Use a Gaussian variational mean-field approximation applied to log-transformed branch lengths to ensure that the variational distribution stays within the support of the posterior. Assume
\[q(\btheta;\bphi) = \prod q(\theta_i;\bphi_i)\]where $q(\theta_i;\bphi_i)$ is a log-normal density and $\bphi_i=(\mu_i,\sigma_i)$.
Benchmarks
Benchmark the 19 methods for estimating fixed-free marginal phylogenetic likelihood on 5 empirical datasets from a suite of standard test datasets.
Instead of focusing primarily on the accuracy of the estimate of the single-tree marginal likelihoods, the authors focus on the approximate posterior of topologies by applying the marginal methods to each and normalizing the result.

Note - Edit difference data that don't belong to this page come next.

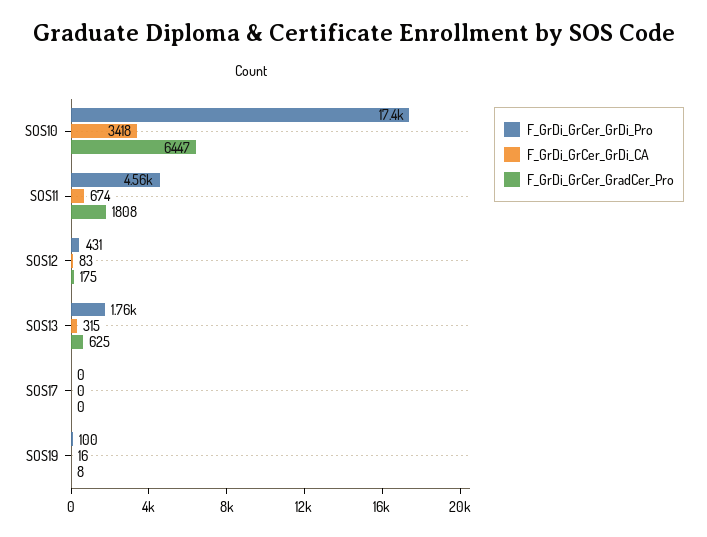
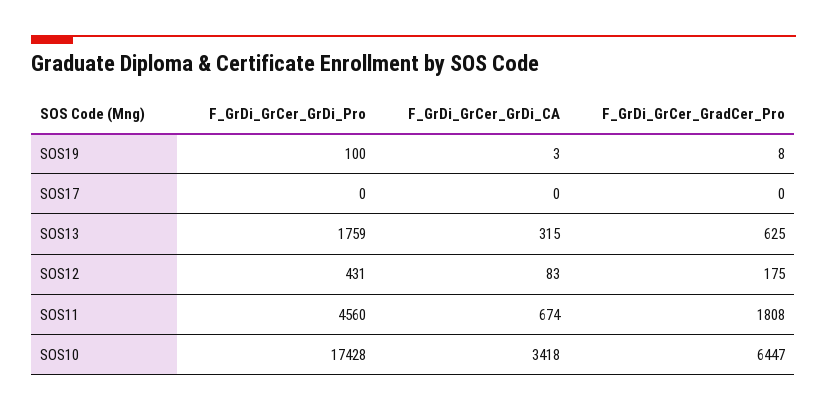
  {
    "F_GrDi_GrCer_GrDi_Pro": {
      "SOS10": 17428,
      "SOS11": 4560,
      "SOS12": 431,
      "SOS13": 1759,
      "SOS17": 0,
      "SOS19": 100
    },
    "F_GrDi_GrCer_GrDi_CA": {
      "SOS10": 3418,
      "SOS11": 674,
      "SOS12": 83,
      "SOS13": 315,
      "SOS17": 0,
-     "SOS19": 16
+     "SOS19": 3
    },
    "F_GrDi_GrCer_GradCer_Pro": {
      "SOS10": 6447,
      "SOS11": 1808,
      "SOS12": 175,
      "SOS13": 625,
      "SOS17": 0,
      "SOS19": 8
    }
  }

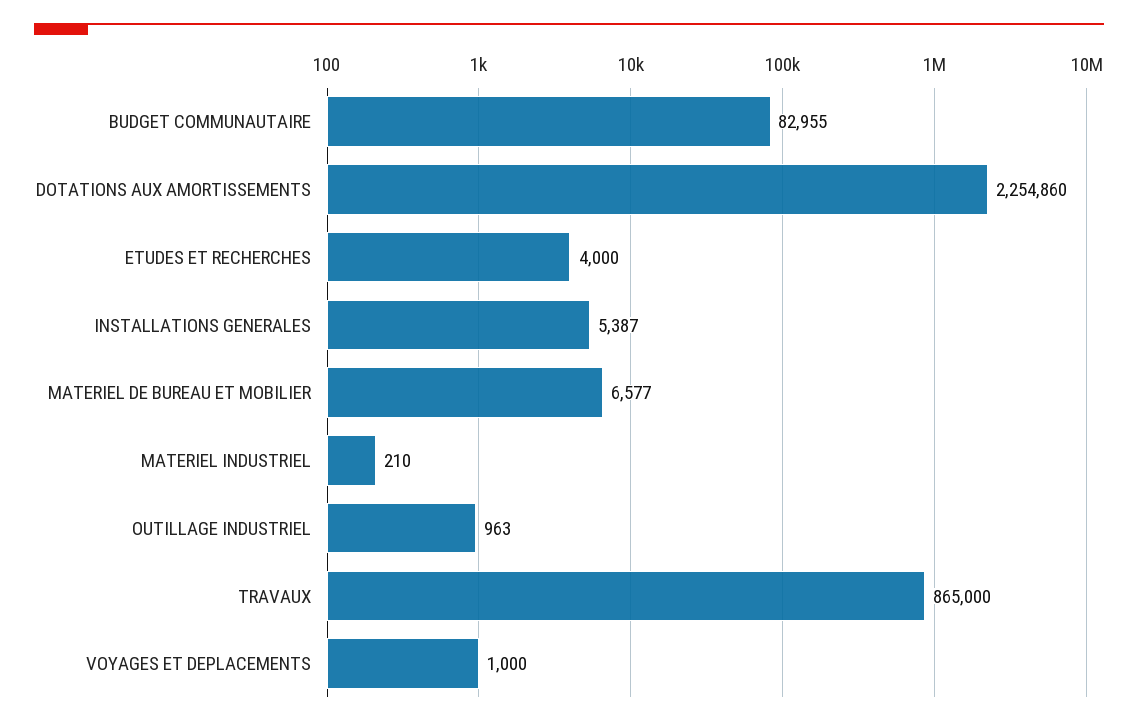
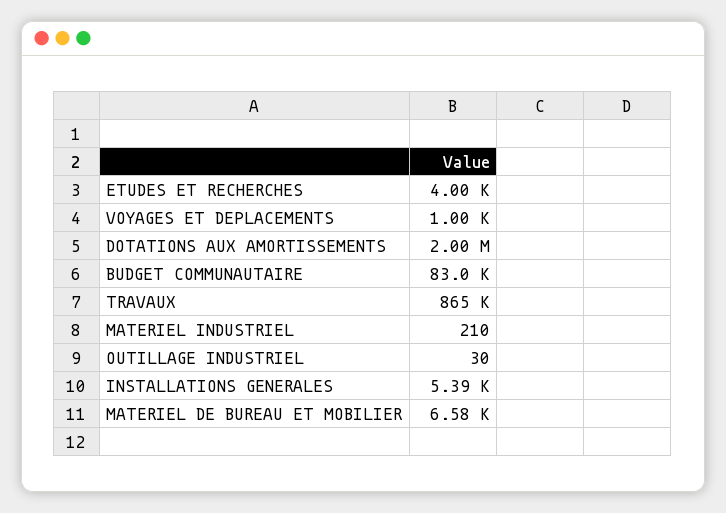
  {
    "BUDGET COMMUNAUTAIRE": 82955,
-   "DOTATIONS AUX AMORTISSEMENTS": 2254860,
+   "DOTATIONS AUX AMORTISSEMENTS": 2000000,
    "ETUDES ET RECHERCHES": 4000,
    "INSTALLATIONS GENERALES": 5387,
    "MATERIEL DE BUREAU ET MOBILIER": 6577,
    "MATERIEL INDUSTRIEL": 210,
-   "OUTILLAGE INDUSTRIEL": 963,
+   "OUTILLAGE INDUSTRIEL": 30,
    "TRAVAUX": 865000,
    "VOYAGES ET DEPLACEMENTS": 1000
  }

Take measures of the goodness of these posteriors.
To compare marginal likelihood methods’ accuracy and precision, establish a ground truth for $p(\tau_i\mid D)$ for each tree topology $\tau_i$ by extensive runs.
Two different measures to determine closeness of an approximate posterior to the golden run posterior
- The root mean-squared deviation (RMSD) of the probabilities of splits: $\mathrm{RMSD}=\sqrt{\frac 1S\sum_i(\hat f(s_i)-f(s_i))^2}$, where $s_i$ is a split and $S$ the number of splits in the tree topology set, and \(\begin{aligned} f(s_i)&=\sum_jp(\tau_j\mid D)1_{s_i\in \tau_j}\\ \hat f(s_i)&=\sum_j\hat p(\tau_j\mid D)1_{s_i\in \tau_j} \end{aligned}\)
- KL divergence to assess how well the posterior probabilities of topologies are estimated: $\KL(\p\Vert \hat\p)$, where $\hat\p=(\hat p(\tau_1\mid D),\ldots,\hat p(\tau_N\mid D))$, $\p=(p(\tau_1\mid D),\ldots, p(\tau_N\mid D))$ and $N$ is the number of unique topologies in the $95\%$ posterior credible set of the golden run.
Future directions
- The paper restricted to fixed-topology inference under the simplest substitution model. Future work should generalize beyond this simplest model to obtain a marginal likelihood across all continuous model parameters for more complex models.
- Investigate the effect of modelling correlation between model parameters.
- Find some way to reduce the inter-dataset variability of the Laplus approximations.
- Develop novel bridge sampling to apply this method more broadly, not just for fixed topology model.
- Develop a diagnostic to determine an appropriate number of power posteriors that is required to accurately estimate marginal likelihoods.
- Integrating one of the fast or ultrafast methods with PT.
The program is available at GitHub: 4ment/physher and GitHub: 4ment/marginal-experiments.